Ancien combattant de la guerre d’Espagne, Joseph Almudever est à présent l’un des rares survivants des Brigades internationales. Il fête aujourd’hui ses 100 ans.

La Tour-du-Crieu (Ariège), envoyé spécial.

Combien sont-ils encore en vie ? De tous ces combattants venus de 53 pays pour vaincre le fascisme entre 1936 et 1938, 15 000 sont morts en terre d’Espagne. « Por vuestra libertad y la nuestra ! » proclamait la devise des Brigades internationales. Quatre-vingts ans après cette guerre, peut-être Joseph Almudever est-il el ultima brigadista.

Le vieil homme habite une maison blanche construite de ses mains à La Tour-du-Crieu, aux portes de Pamiers, en Ariège. Sur les murs, des photos d’hier et d’aujourd’hui, des drapeaux républicains rouge-jaune-violet, des affiches. Quelques fragments d’une vie longue et tumultueuse. Joseph Almudever est né en 1919 à Marseille de parents espagnols. Il va à l’école en France, puis de l’autre côté des Pyrénées lorsqu’en 1931 la famille revient s’établir à Alcacer, village de son père, dans la province de Valence. « 70 % des villageois étaient illettrés. Alors, je leur faisais la lecture des journaux. » C’est ainsi que Joseph apprend la situation dans les mines d’Asturies, les grandes grèves de 1934 matées dans le sang par un certain général Franco.
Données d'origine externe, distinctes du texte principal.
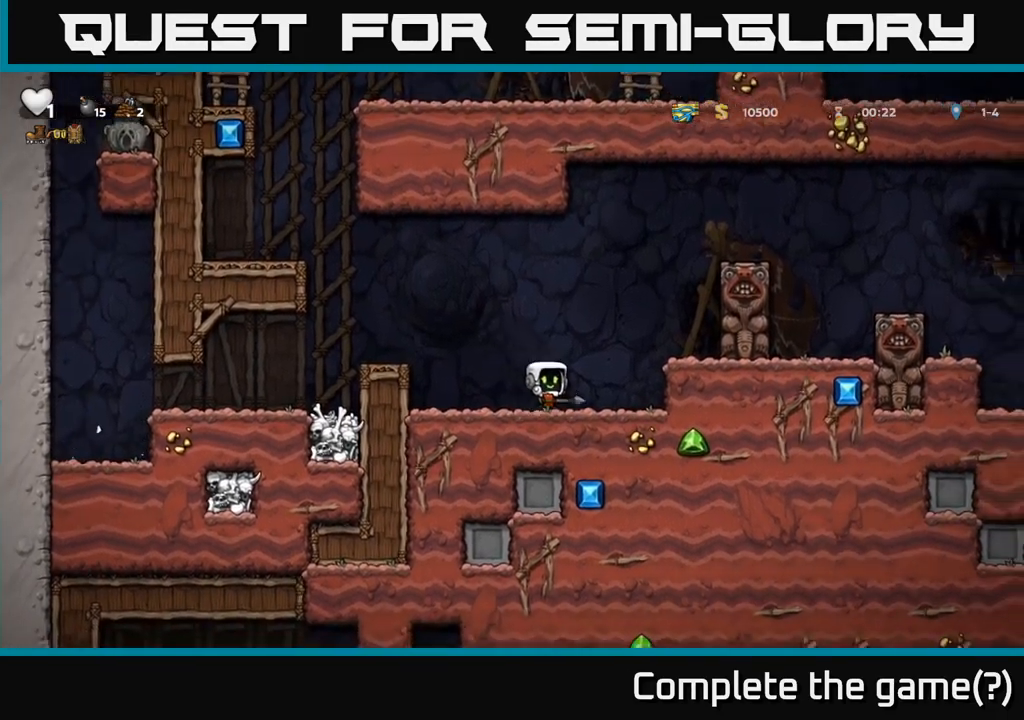
{"dt_ms": 500, "buttons": [], "left_stick": "left", "right_stick": "center", "events": [[33, "A", "down"], [50, "left_stick", "right"], [100, "left_stick", "up-left"], [200, "left_stick", "left"], [333, "A", "up"]]}
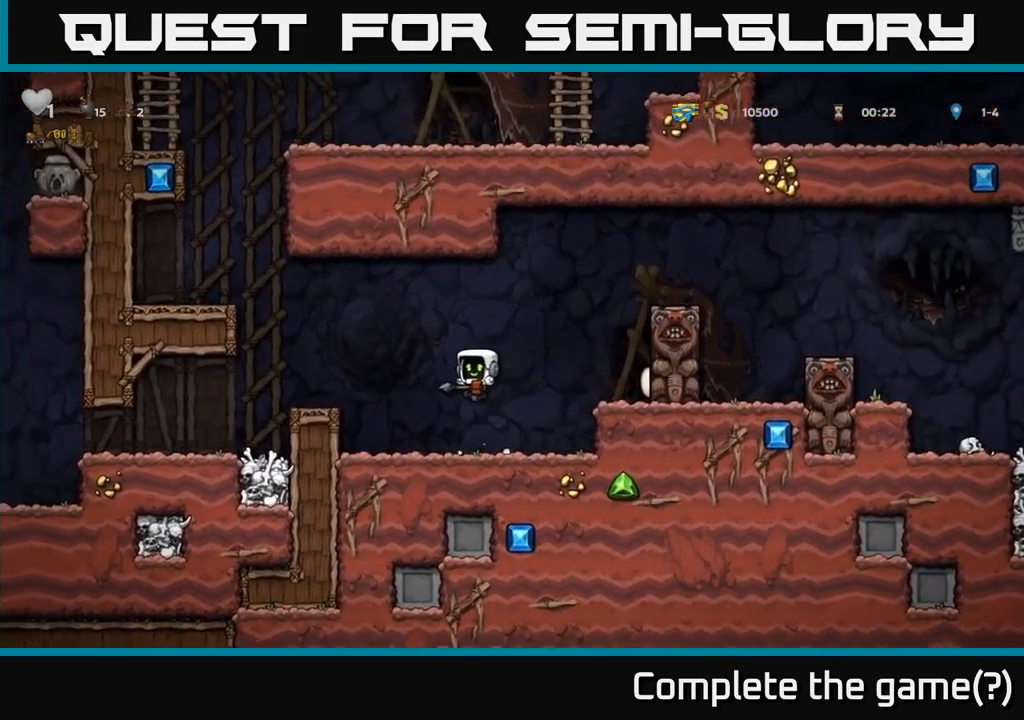
{"dt_ms": 500, "buttons": [], "left_stick": "center", "right_stick": "center", "events": [[17, "left_stick", "center"], [200, "A", "down"], [217, "left_stick", "left"], [333, "A", "up"], [450, "left_stick", "center"]]}
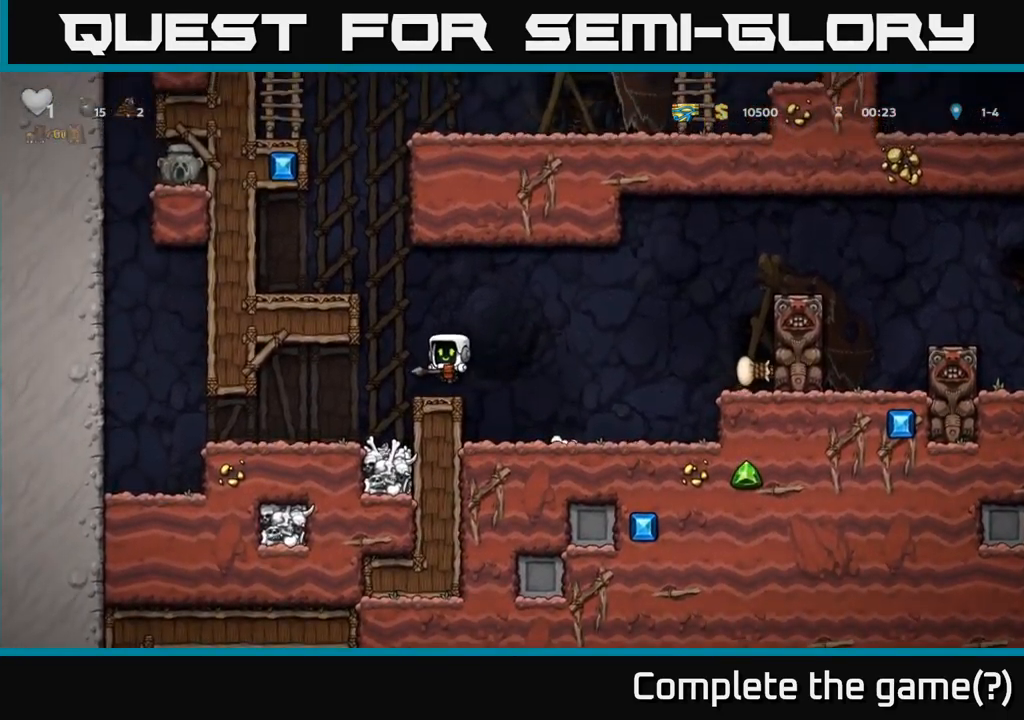
{"dt_ms": 1000, "buttons": [], "left_stick": "center", "right_stick": "center"}
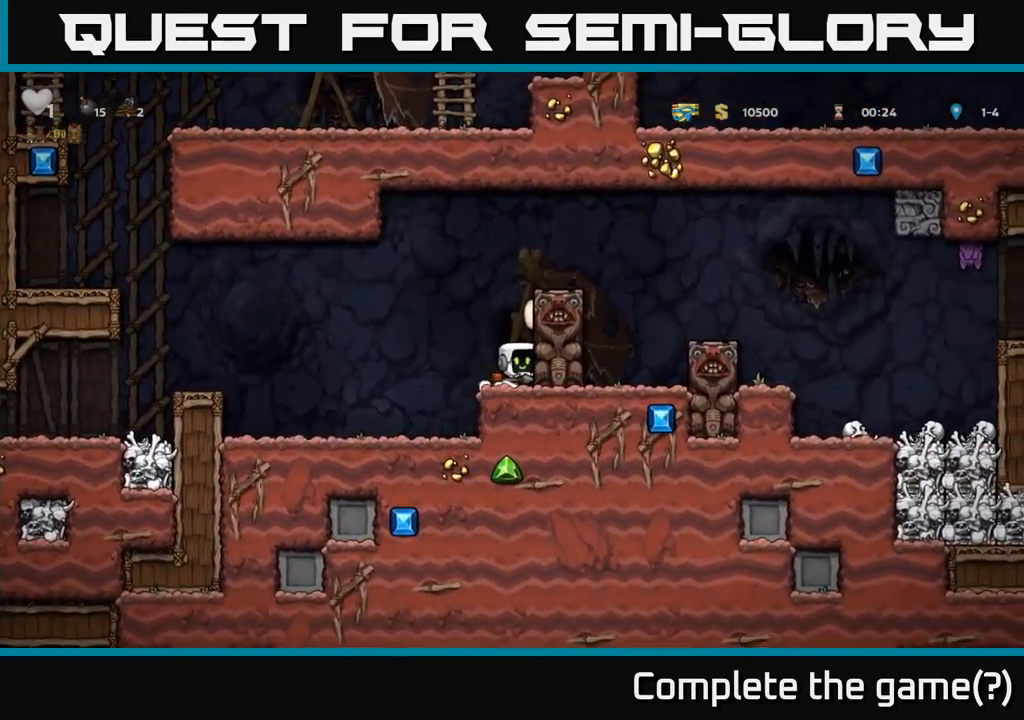
{"dt_ms": 500, "buttons": ["A"], "left_stick": "center", "right_stick": "center", "events": [[350, "A", "down"]]}
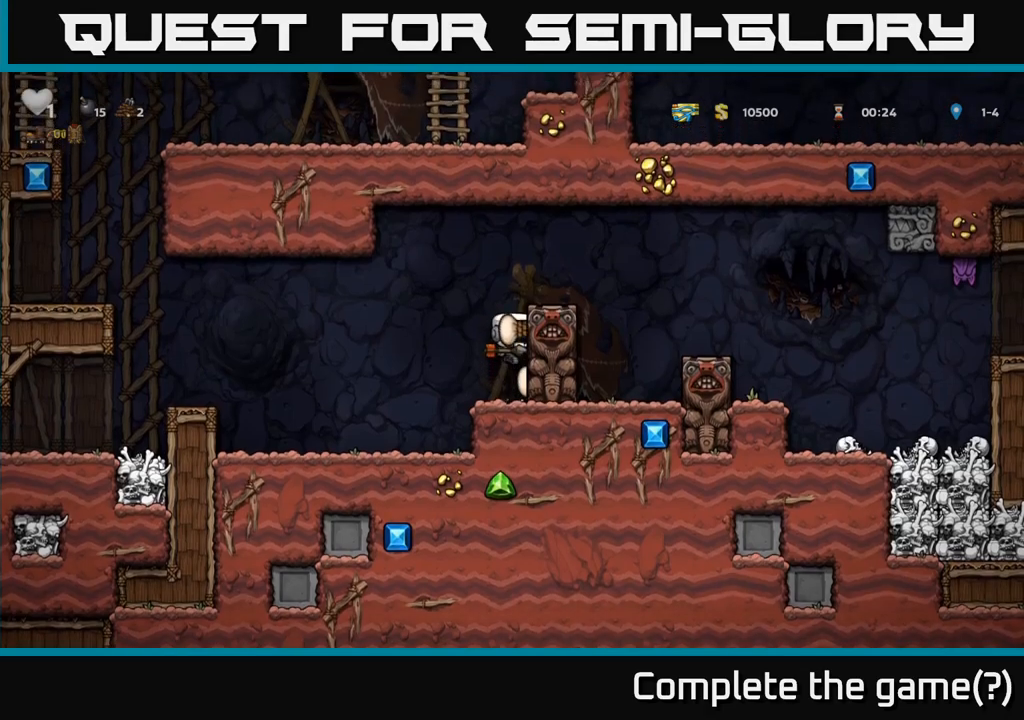
{"dt_ms": 500, "buttons": [], "left_stick": "right", "right_stick": "center", "events": [[34, "A", "up"], [84, "left_stick", "right"], [350, "A", "down"], [434, "A", "up"]]}
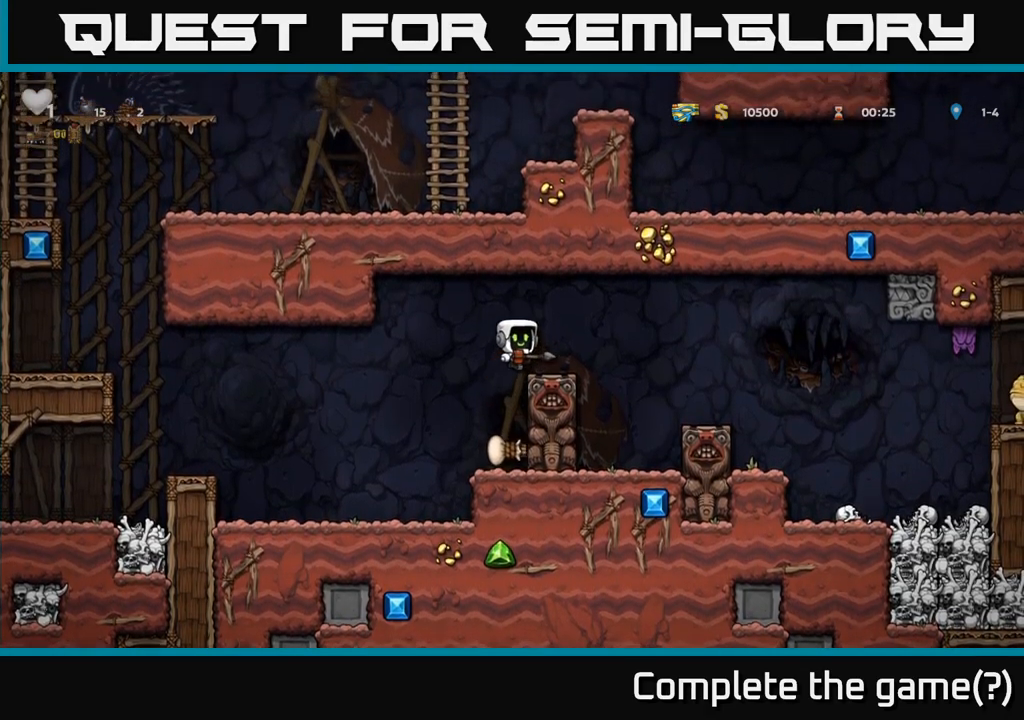
{"dt_ms": 500, "buttons": [], "left_stick": "up", "right_stick": "center", "events": [[34, "left_stick", "center"], [367, "left_stick", "up"], [417, "X", "down"], [467, "X", "up"]]}
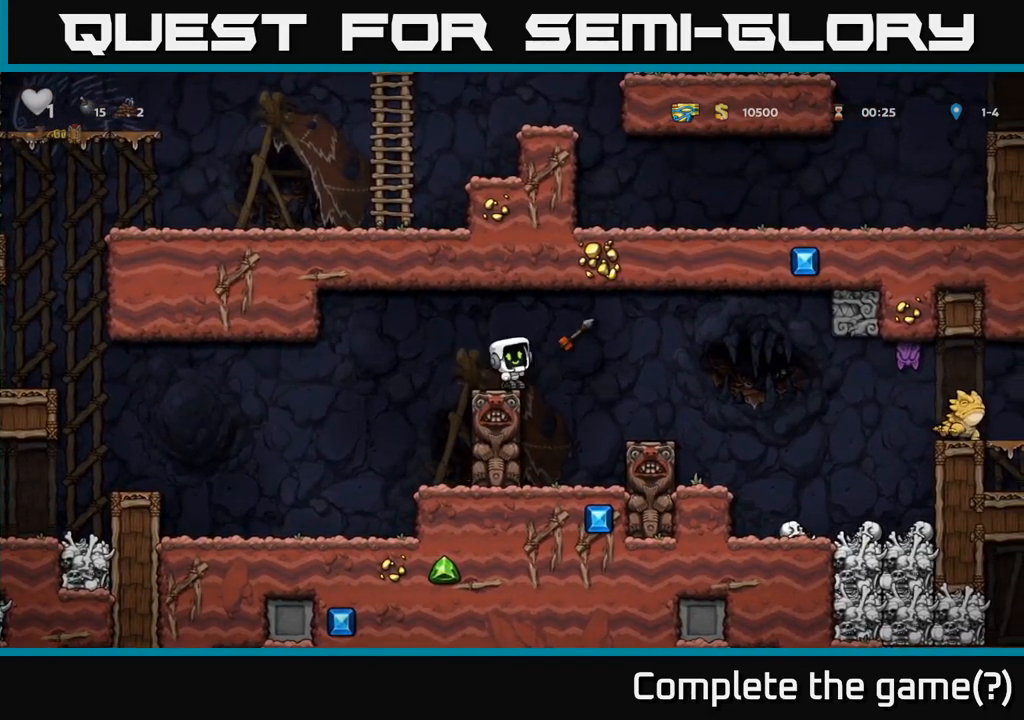
{"dt_ms": 500, "buttons": [], "left_stick": "center", "right_stick": "center", "events": [[17, "left_stick", "center"]]}
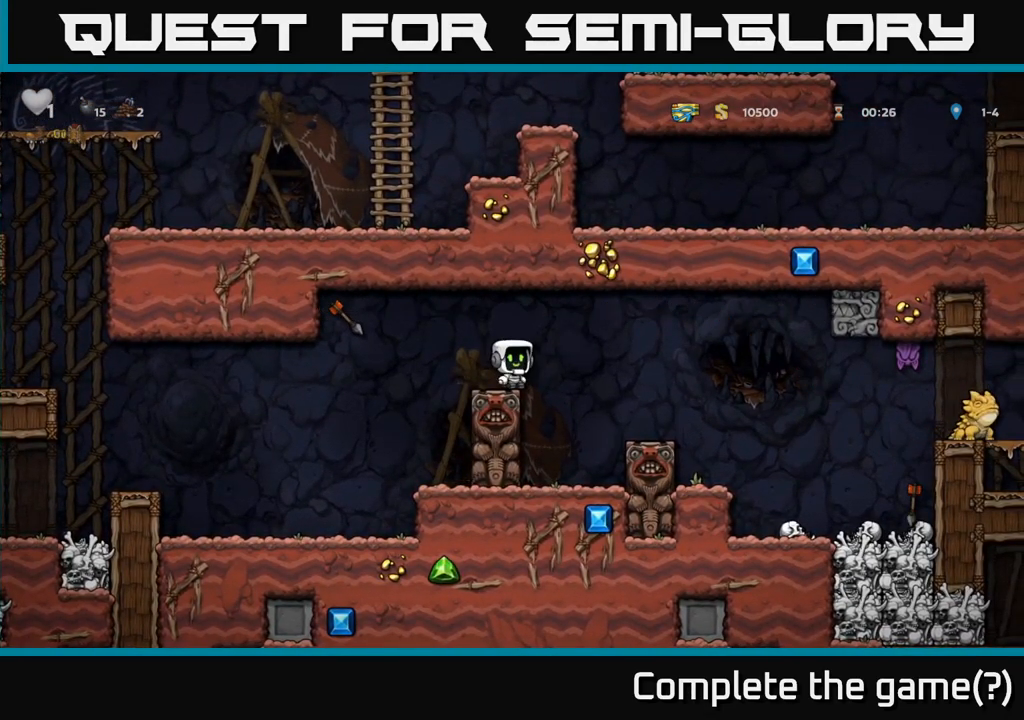
{"dt_ms": 500, "buttons": [], "left_stick": "center", "right_stick": "center", "events": []}
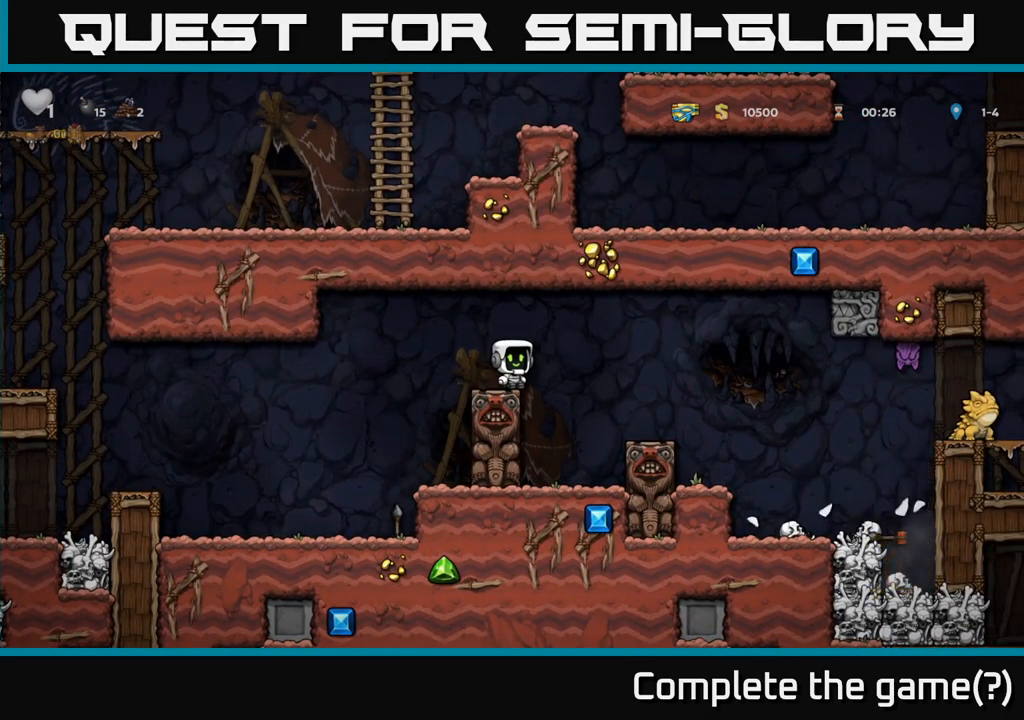
{"dt_ms": 500, "buttons": [], "left_stick": "center", "right_stick": "center", "events": [[167, "left_stick", "right"], [184, "A", "down"], [300, "A", "up"], [450, "left_stick", "center"]]}
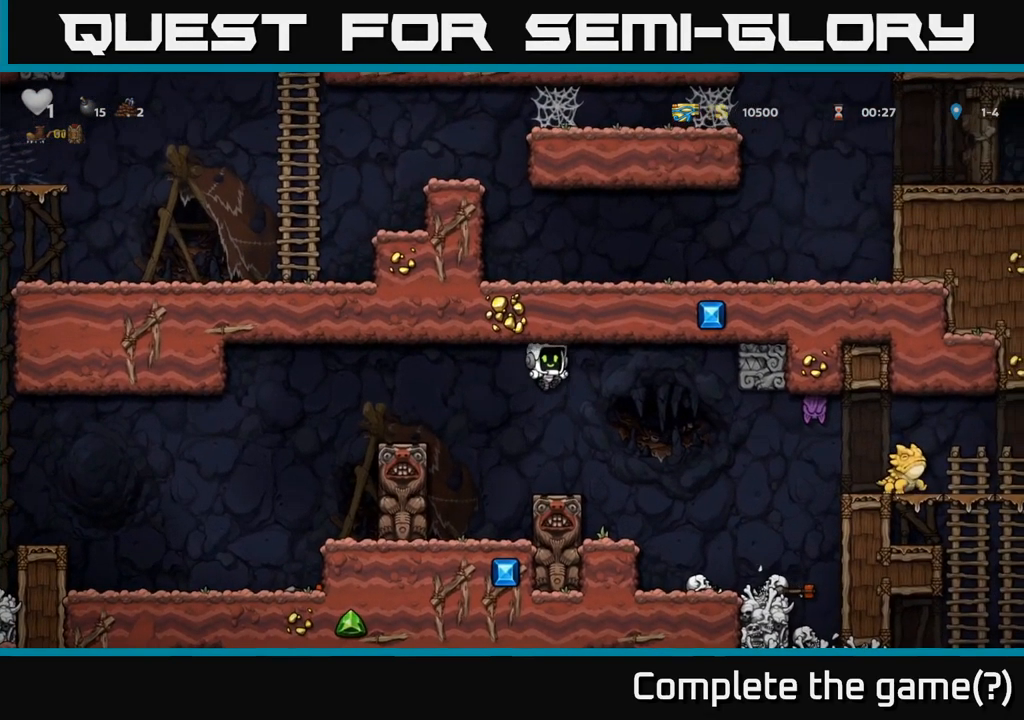
{"dt_ms": 500, "buttons": [], "left_stick": "center", "right_stick": "center", "events": []}
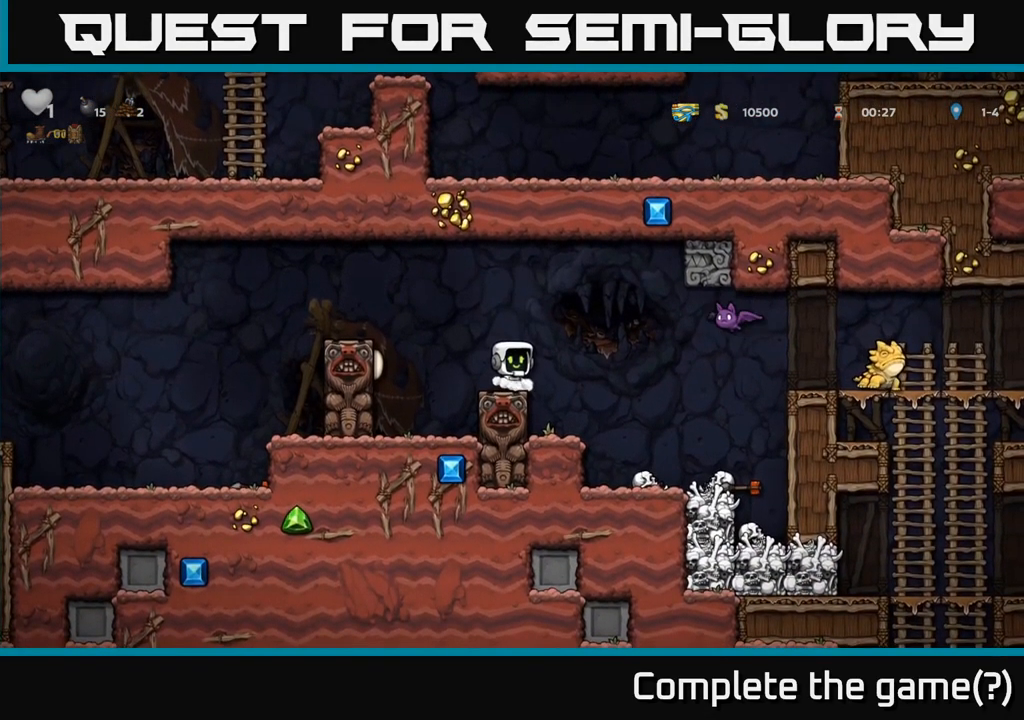
{"dt_ms": 500, "buttons": [], "left_stick": "center", "right_stick": "center"}
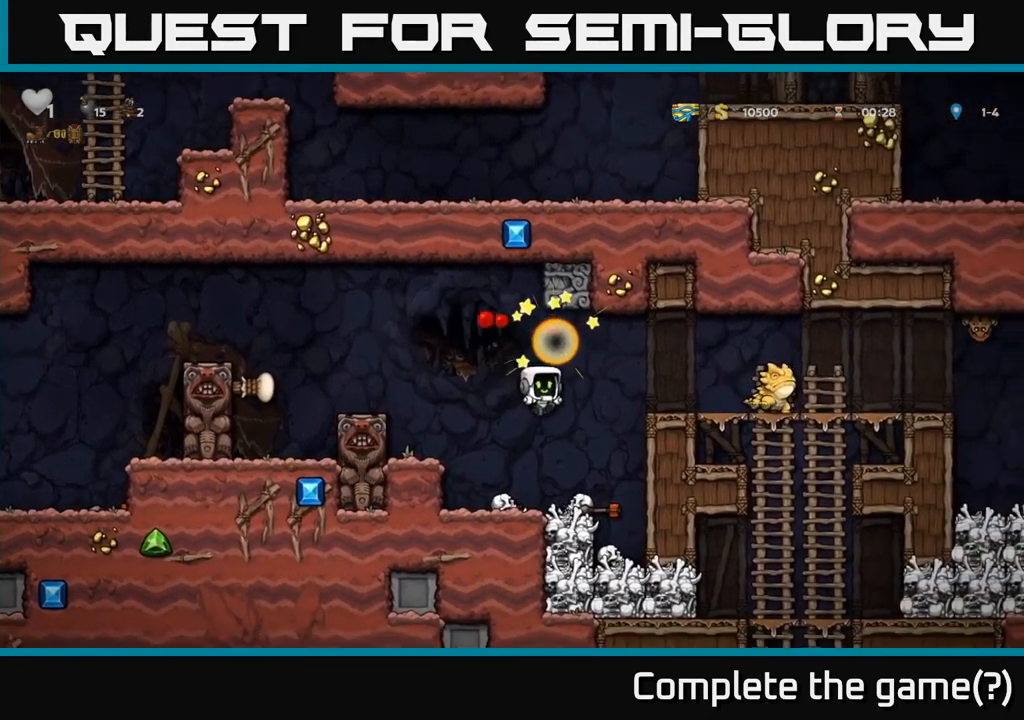
{"dt_ms": 500, "buttons": [], "left_stick": "down", "right_stick": "center", "events": [[117, "left_stick", "left"], [334, "left_stick", "down"], [384, "X", "down"], [484, "X", "up"]]}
L’adolescent a déjà une certitude : « Tant qu’existera le capitalisme, le monde ne sera pas humain. » Ce qui déclenche toute une vie de combat ? « La faim ! Tu sais ce que c’est la faim ? » Peu après la victoire du Frente Popular, en février 1936, il rejoint les Jeunesses socialistes unifiées, d’obédience communiste. Survient le soulèvement militaire, le 18 juillet. Joseph, 17 ans, est trop jeune pour s’engager dans les troupes républicaines. Grâce à un certificat de naissance délivré par la mairie d’Alcacer, qui lui attribue opportunément deux ans supplémentaires, il peut rejoindre le front de Teruel, en Aragon. « Au début, nous avions un fusil mais pas de balles. Alors que les franquistes disposaient de tanks, de canons. C’est pour ça qu’on a perdu la guerre. » Aujourd’hui encore, il s’énerve à la seule évocation de Léon Blum et sa politique de non-intervention : « Ils ont tué la République ! »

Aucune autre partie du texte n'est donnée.